§ Task requirements
All of the data should be restated word for word, with the pictures omitted.

§ Information

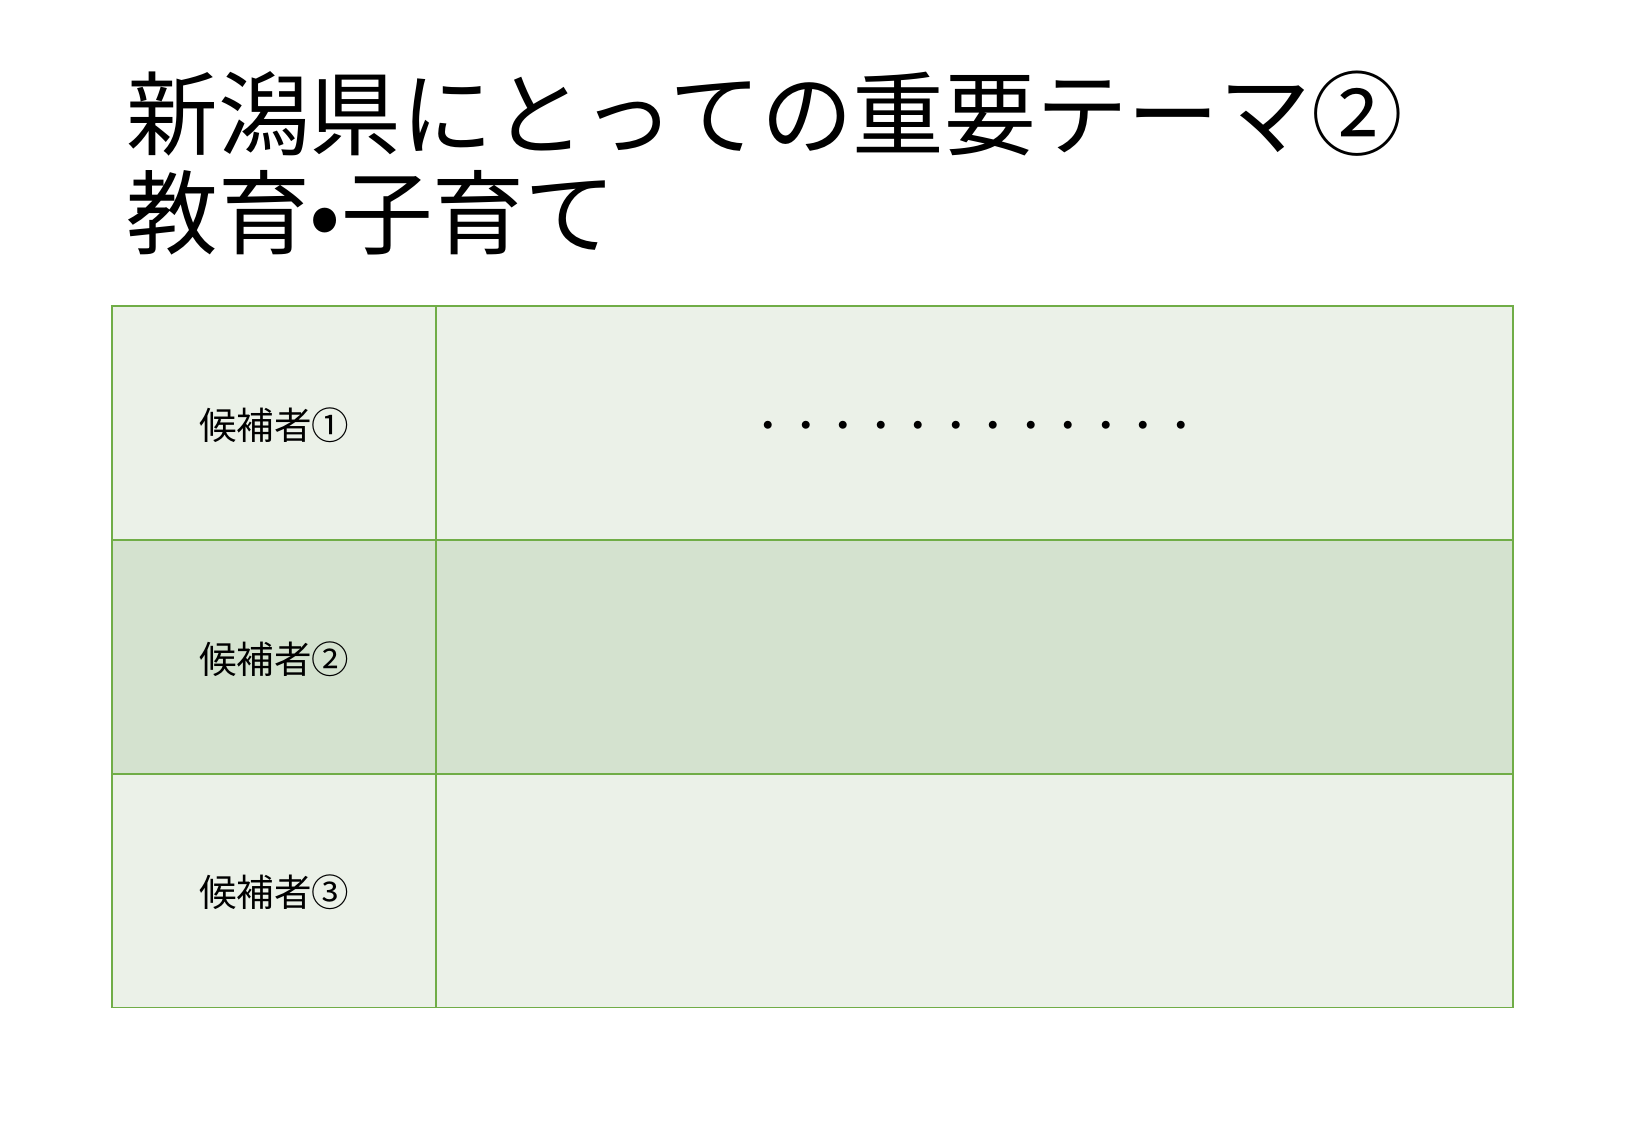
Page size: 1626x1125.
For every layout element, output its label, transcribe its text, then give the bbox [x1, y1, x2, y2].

table_header 候補者① [113, 307, 435, 539]
table_header ・・・・・・・・・・・・ [437, 307, 1512, 539]
table_cell [437, 541, 1512, 773]
title 新潟県にとっての重要テーマ② 教育・子育て [111, 59, 1514, 278]
table_cell [437, 775, 1512, 1007]
table_cell 候補者③ [113, 775, 435, 1007]
table_cell 候補者② [113, 541, 435, 773]
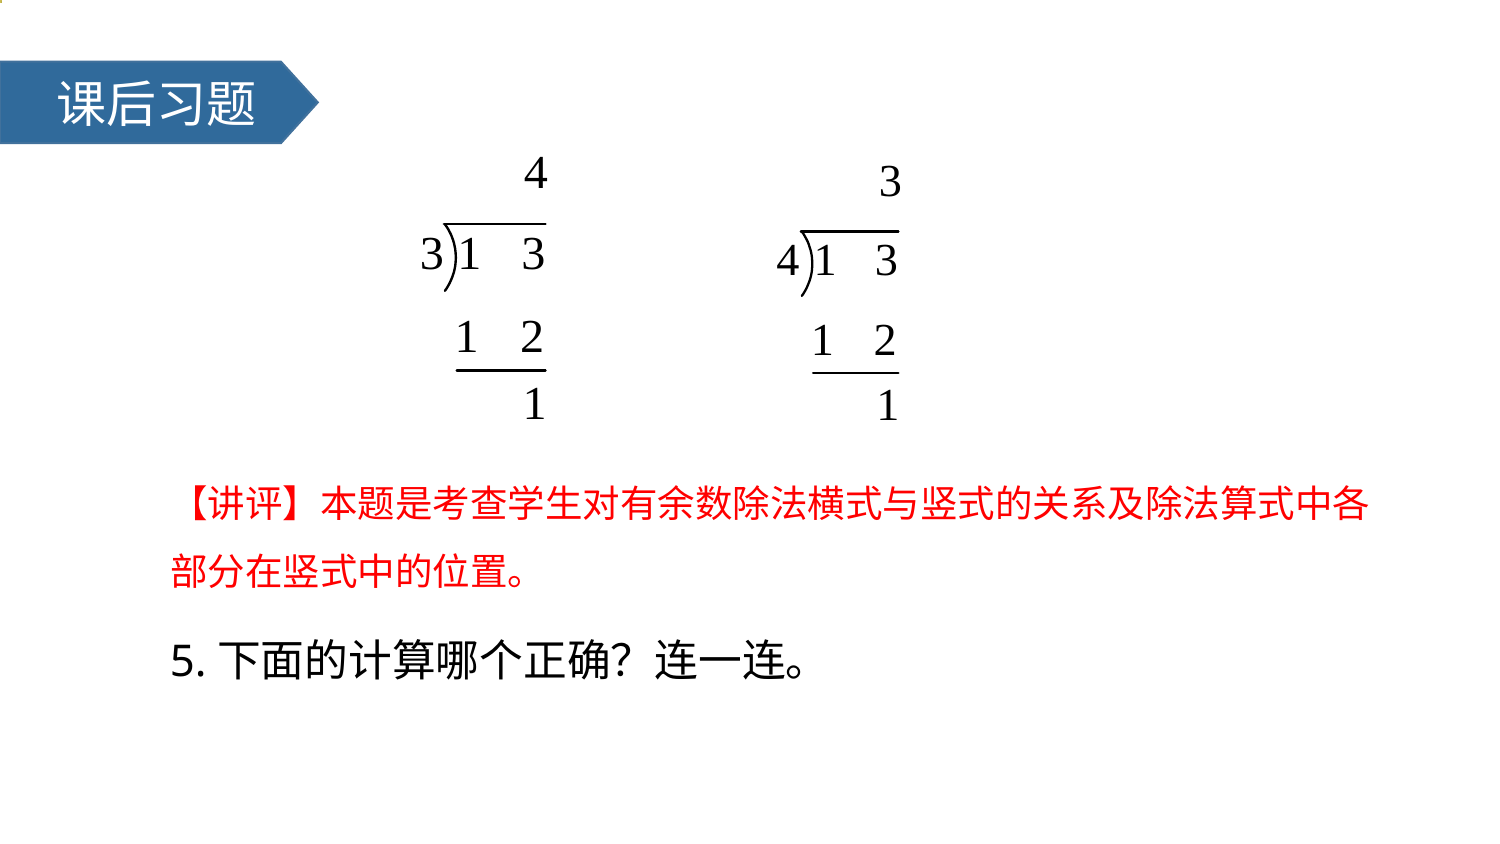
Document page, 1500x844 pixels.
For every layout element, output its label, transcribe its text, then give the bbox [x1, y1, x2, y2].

picture [413, 143, 555, 440]
text_box 课后习题 [0, 61, 318, 144]
text_box 【讲评】本题是考查学生对有余数除法横式与竖式的关系及除法算式中各部分在竖式中的位置。 [158, 452, 1413, 599]
picture [769, 153, 908, 440]
text_box 5.下面的计算哪个正确？连一连。 [158, 627, 841, 692]
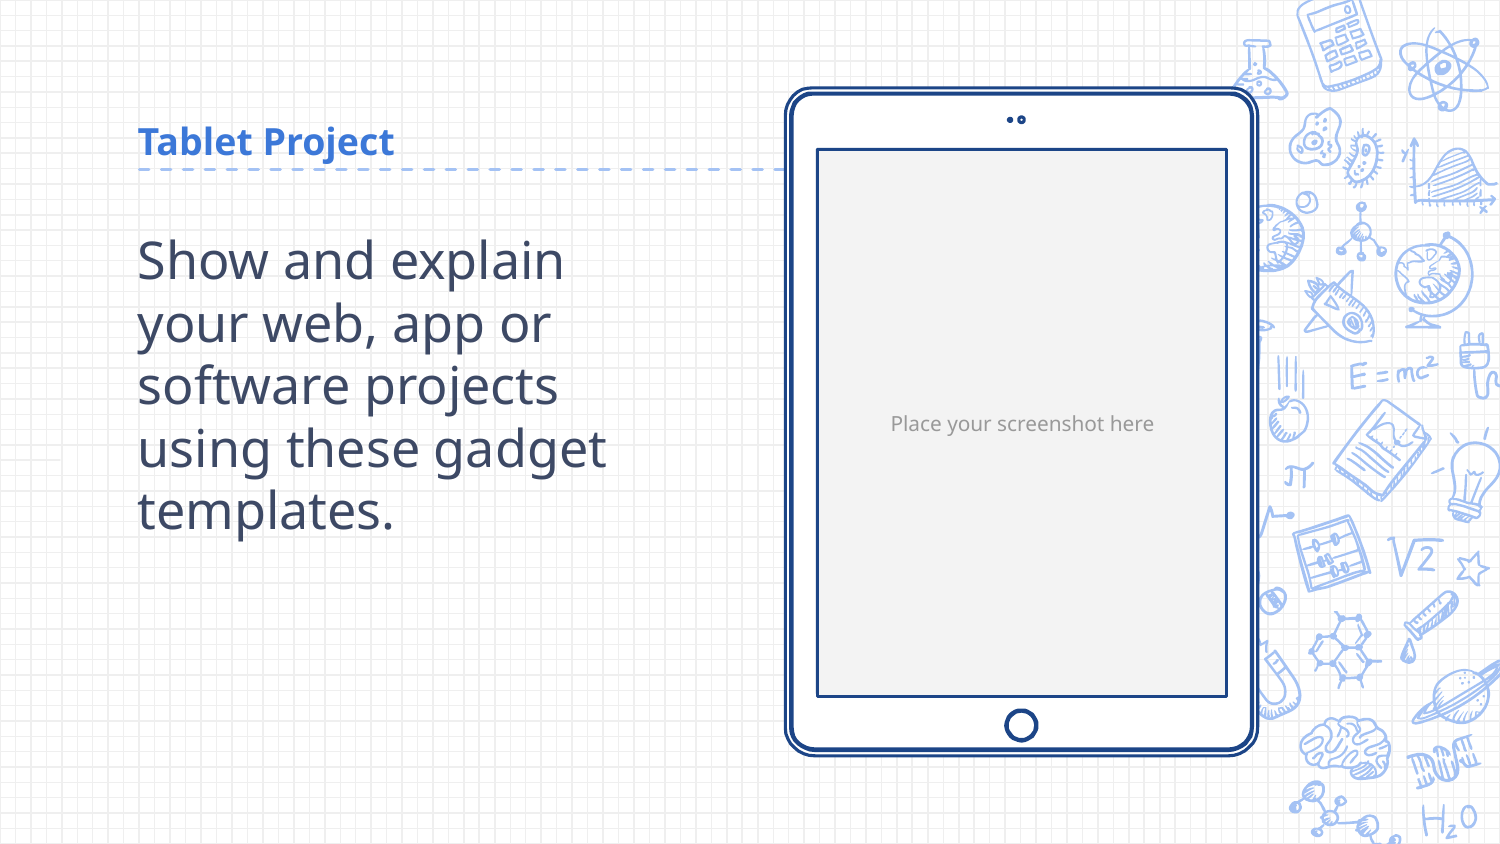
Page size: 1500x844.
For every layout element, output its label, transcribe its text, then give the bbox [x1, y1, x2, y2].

text_box [785, 87, 1258, 756]
title Tablet Project [122, 36, 1130, 178]
list Show and explain your web, app or software projects using these gadget templates. [122, 212, 651, 806]
text_box Place your screenshot here [817, 149, 1227, 697]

§ Answer box
Page size: 1626x1125.
For every layout element, output its label, transcribe its text, then give the bbox [x1, y1, x2, y2].

table_header 候補者① [113, 307, 435, 539]
table_header ・・・・・・・・・・・・ [437, 307, 1512, 539]
table_cell [437, 541, 1512, 773]
title 新潟県にとっての重要テーマ② 教育・子育て [111, 59, 1514, 278]
table_cell [437, 775, 1512, 1007]
table_cell 候補者③ [113, 775, 435, 1007]
table_cell 候補者② [113, 541, 435, 773]
Document page, 1500x844 pixels.
For every layout element, output its label, transcribe its text, then give the bbox [x1, y1, x2, y2].

picture [413, 143, 555, 440]
text_box 课后习题 [0, 61, 318, 144]
text_box 【讲评】本题是考查学生对有余数除法横式与竖式的关系及除法算式中各部分在竖式中的位置。 [158, 452, 1413, 599]
picture [769, 153, 908, 440]
text_box 5.下面的计算哪个正确？连一连。 [158, 627, 841, 692]
Page size: 1500x844.
For every layout element, output its label, transcribe its text, then give the bbox [x1, y1, x2, y2].

text_box [785, 87, 1258, 756]
title Tablet Project [122, 36, 1130, 178]
list Show and explain your web, app or software projects using these gadget templates. [122, 212, 651, 806]
text_box Place your screenshot here [817, 149, 1227, 697]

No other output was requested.